Israel's ambition is to dominate the Near East and a prosperous Iran would be an economic rival. Just as Israel's war of opportunity on Lebanon was economic (water), and it's so-called defensive occupation of Palestine is economic (water and land), Israel's opposition to Iran is economic.

It's all about money.

 
At 5:57 PM, Blogger James-Speaks said...

BTW, abu_aardvark is now http://lynch.foreignpolicy.com/

Not that I had anything to do with it.

 
At 6:06 PM, Blogger zaki24 said...

Juan:

That was so perfectly put and so simple. The most elegant solutions are frequently so simple.

 
At 10:43 PM, Anonymous Anonymous said...

"Obama has an opportunity, through making sound and wise policy on this issue, to resolve 80 or 90% of the problems the US has with the Middle East."

Mr. Cole, would you be so kind as to clarify (or retract) this statement? Are you really saying that our invasion of Iraq (among many other issues) only accounts for 10-20% of "the problems the US has with the Middle East."
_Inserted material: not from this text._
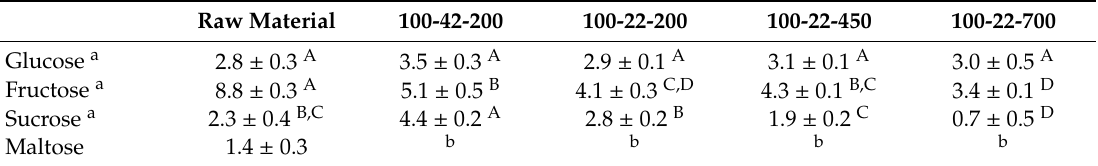
Table A3. Contents of free mono- and disaccharides (g / 100 g dry matter) of raw and extruded apple pomace (mean value ± standard deviation, n = 3).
I am also curious when you state that Israel is "a great friend of the United States and a country we like and admire on its merits", what are you referring to? Our joint military oppression of Arabs nations? And soon possibly Iran?

 
At 11:31 PM, Blogger daryoush said...

The problem we can't have two state is that it doesn't really make sense. Israel has to be one state, and model of inter-racial/religion harmony in the middle east. Anything else is simply continuation of Colonialist policies that brought so much misery.

As a first step may be Palestinians should take a lead. Declare state in all of the west bank and Gazs, then grant full citizenship rights to every settler that wishes to live t here.

 
At 12:20 AM, Anonymous lidia said...

Mohammed Zahir , I agree 100%. But do not forget that prof. Cole's state are virtually the same as Israel - a settler colonialist one. Only USA was able to kill the majority of natives.

 
At 8:23 AM, Anonymous Dan said...

Good post, Juan. Unfortunately some of your readers are still stuck in the mythology of Israel as a white, colonialist state instead of what it really is - a nation of refugees and children of refugees (many from the Arab world).

Until the rest of the world learns to play nice with the Jews, Israel's going to need to remain a Jewish state.

 
At 10:58 AM, Blogger You can call me Elle. said...

"Israeli settlement policy is the Amy Winehouse of foreign affairs."

Brilliant. Thank you Professor Cole. I have named this the Quote of the Decade, and will use it often. (With proper attribution, of course, and with no view for profit.)